ФРАГМЕНТ ТЕКСТА:
--

Все внешние, объективные конфликты являются экспликациями внутреннего конфликта человеческого существа, и, дойдя до максимально объективного выражения, до глобальных масштабов, вновь возвращаются в человека. Эйзенштейну — психопатологу важно через эстетику киносимптоматического ряда сначала вписать в зрителя — пациента диагноз, а потом возместить архаическую нехватку, компенсировать травму идеологическим объектом (как «возвышенным»), который принес бы целительное освобождение и компенсировал онтологическую травму, отчуждающую людей в социальный нарциссизм одиночества и разобщенности.
Изначальный разрыв в круге онтологического тождества, сначала выделившись как неопределенное «общее место», потом отвлекаясь в абстрактную форму, которая отрицает и снимает непосредственную действительность, должен вновь в нее вернуться, но уже в качестве конкретной личности героя, полководца, властителя, «Абсолютного Правителя», чье конкретное Лицо (знак) наполняется абсолютным Именем (значение). Единичная личность центрирует собой исторический горизонт. (Однако в силу присущей символу двойственности, Спаситель легко замещается Тираном).
Поиск этого человеческого символа Эйзенштейном идет от интерактивной, массовой деятельности через всеобъемлющий эстетический символ к Свехличности. В соответствии с чем на сцену последовательно выступают сначала массовка, потом «типаж» (Вакулинчук, Ленин в «Октябре»), и наконец — актер с сильной личностью (Черкасов).
Созданные Эйзенштейном гениальные кинопортреты исторических деятелей России — Александра Невского, Ивана Грозного — не могли не отсылать к современному ему Абсолютному Правителю, и не вызывать подозрения в их заказном характере и в политической ангажированности их автора, однако, такова судьба любого художника, имеющего возможность подставлять зеркало политической истории, но не влиять на нее, и такова железная необходимость самой истории, чей ход неуклонно приводит к власти Тирана в роли Спасителя нации.
Эйзенштейн «Грозным» показал, что у истории как минимум две серии: одна — официальная, «объективная», увиденная с точки зрения Тирана, другая — тайная, экзистенциальная, увиденная с точки зрения Бога.

--

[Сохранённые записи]
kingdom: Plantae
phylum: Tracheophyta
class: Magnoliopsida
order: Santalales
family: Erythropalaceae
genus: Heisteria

--

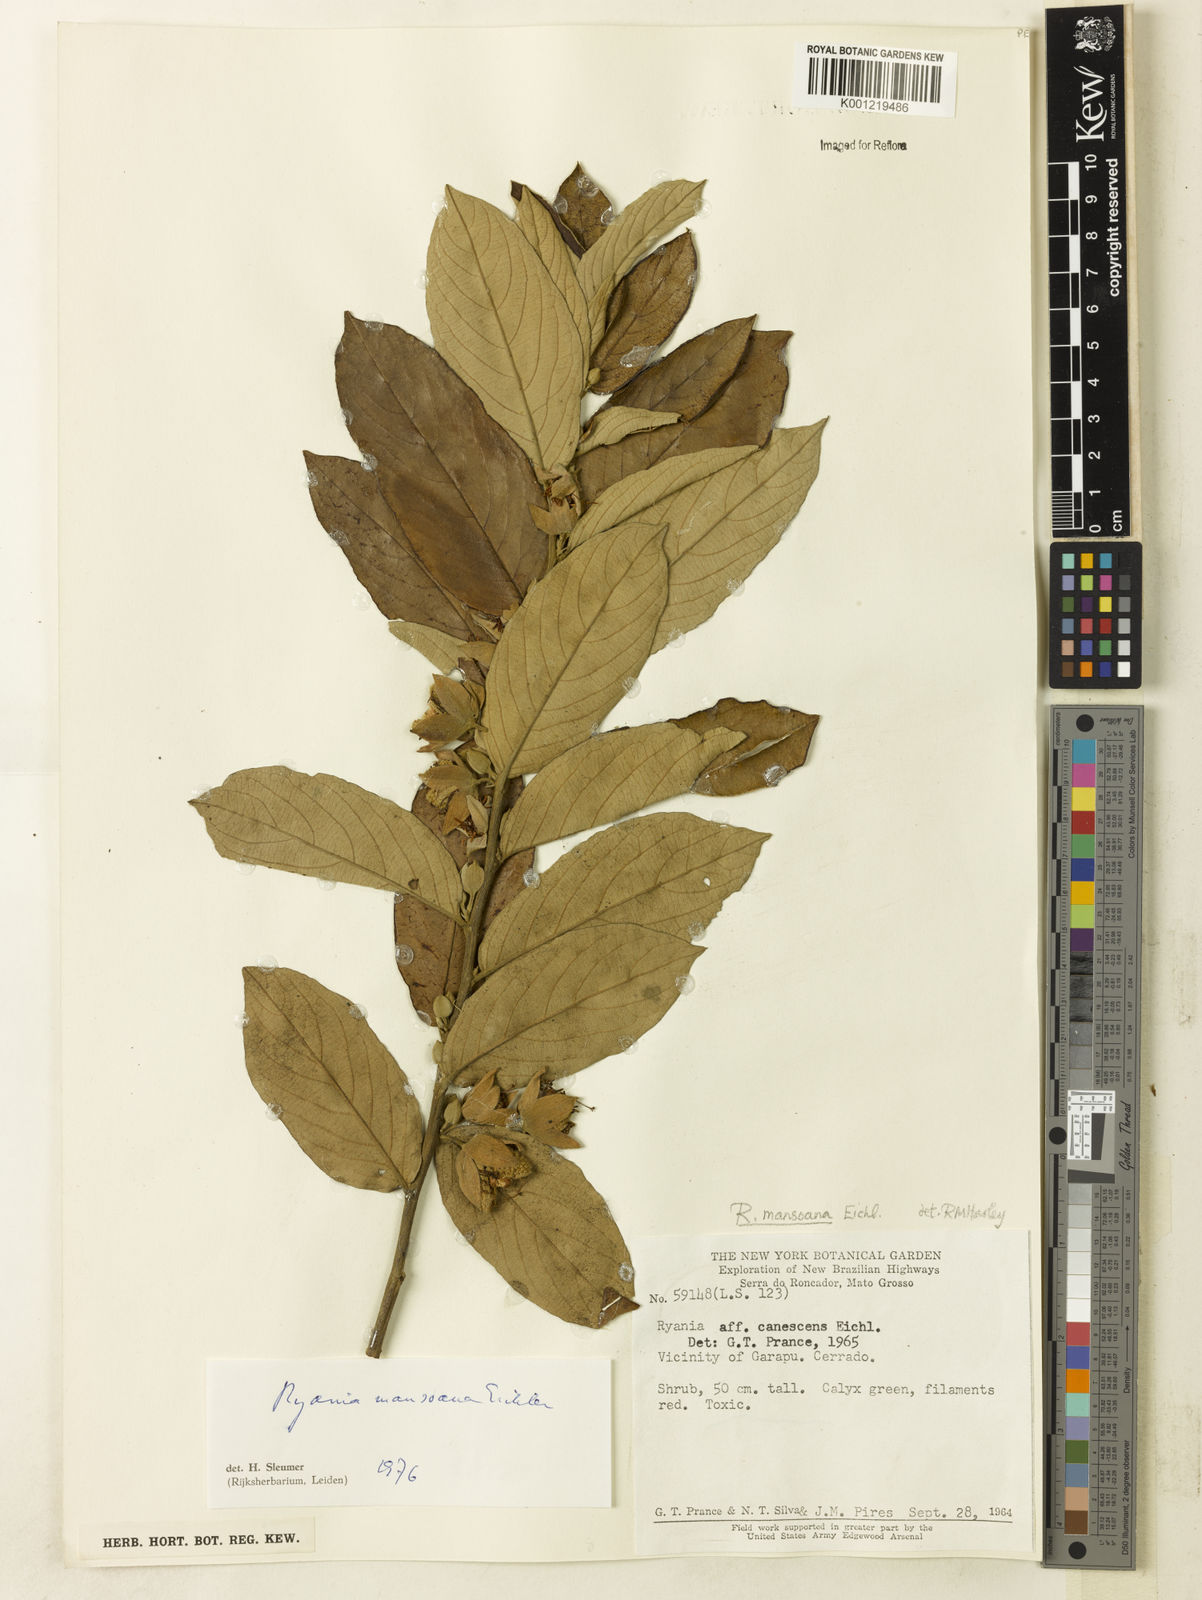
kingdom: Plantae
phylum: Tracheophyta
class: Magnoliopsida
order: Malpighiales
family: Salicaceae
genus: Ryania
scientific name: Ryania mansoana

--

ЦЕЛЬ ЗАДАНИЯ:
Допишите продолжение текста об Эйзенштейне, начиная сразу после его последнего предложения.

РЕЗУЛЬТАТ ВЫПОЛНЕНИЯ:
В первой серии киноистории мы видим сон с голливудским «хеппиендом», повторяющийся с навязчивостью сериала. Во второй — ретроактивно восстанавливается реальная последовательность с подлинными мотивами деятельности героя, когда сквозь «высокие» цели, оправдывающие исторической необходимостью самые жестокие и кровавые средства их достижения, проступает заурядные «шкурные» интересы. Причем «возвышенность» интересов соразмерна величине «шкуры» «первого лица», которая несколько больше, чем тело простого подданного, и совпадает с размерами государства.
Эйзенштейну было достаточно, чтобы вторую серию «Грозного» увидел один человек, «первый зритель», Сталин. Эйзенштейн вел со Сталиным смертельно опасный спор, проецируя в него спор Бога с князем «символического порядка» мира сего. Эйзенштейн приводил Сталина к покаянию, выражая в этом главную задачу божественного промысла истории — приведение Богом к покаянию дьявола. Однако, как мы знаем, Иосиф Грозный идентифицировать себя с «каким-то Гамлетом» не пожелал.
Можно сказать, что одна история — символическая, с логикой сновидения и со «счастливым концом», другая история — реальная, с разворотом логики на 180º по направлению к «трагическому началу», убийству Бога, чьим заместителем выступает Тиран. Такое начало с точностью до наоборот отражает конец.
Б.А. Успенский в работе «История и семиотика» временную обратимость начала и конца истории иллюстрирует характером времени в сновидении, в котором то, что реально, наяву произошло раньше, сознание символически помещает в конец. Реальное событие начала истории символически предстанет в ее конце[40]. Структурная обратимость финального символа идеи истории и онтологического начала говорит о той существенной трансформации, которая произошла с трансцендентальной субъективностью в ХХ - м веке.